[YOUR OBJECTIVE] Print the entries exactly; skip the pictures.

Saved entries:
-- Opening Marker --

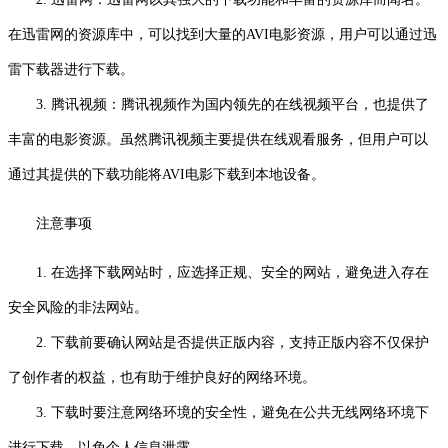
在迅雷网的资源库中，可以找到大量的AVI电影资源，用户可以通过迅
雷下载器进行下载。
3. 腾讯视频：腾讯视频作为国内领先的在线视频平台，也提供了
丰富的电影资源。虽然腾讯视频主要提供在线观看服务，但用户可以
通过其提供的下载功能将AVI电影下载到本地设备。
注意事项
1. 在选择下载网站时，应选择正规、安全的网站，避免进入存在
安全风险的非法网站。
2. 下载前要确认网站是否提供正版内容，支持正版内容不仅保护
了创作者的权益，也有助于维护良好的网络环境。
3. 下载时要注意网络环境的安全性，避免在公共无线网络环境下
进行下载，以免个人信息泄露。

-- Closing Marker --

[ANSWER]
在迅雷网的资源库中，可以找到大量的AVI电影资源，用户可以通过迅
雷下载器进行下载。
3. 腾讯视频：腾讯视频作为国内领先的在线视频平台，也提供了
丰富的电影资源。虽然腾讯视频主要提供在线观看服务，但用户可以
通过其提供的下载功能将AVI电影下载到本地设备。
注意事项
1. 在选择下载网站时，应选择正规、安全的网站，避免进入存在
安全风险的非法网站。
2. 下载前要确认网站是否提供正版内容，支持正版内容不仅保护
了创作者的权益，也有助于维护良好的网络环境。
3. 下载时要注意网络环境的安全性，避免在公共无线网络环境下
进行下载，以免个人信息泄露。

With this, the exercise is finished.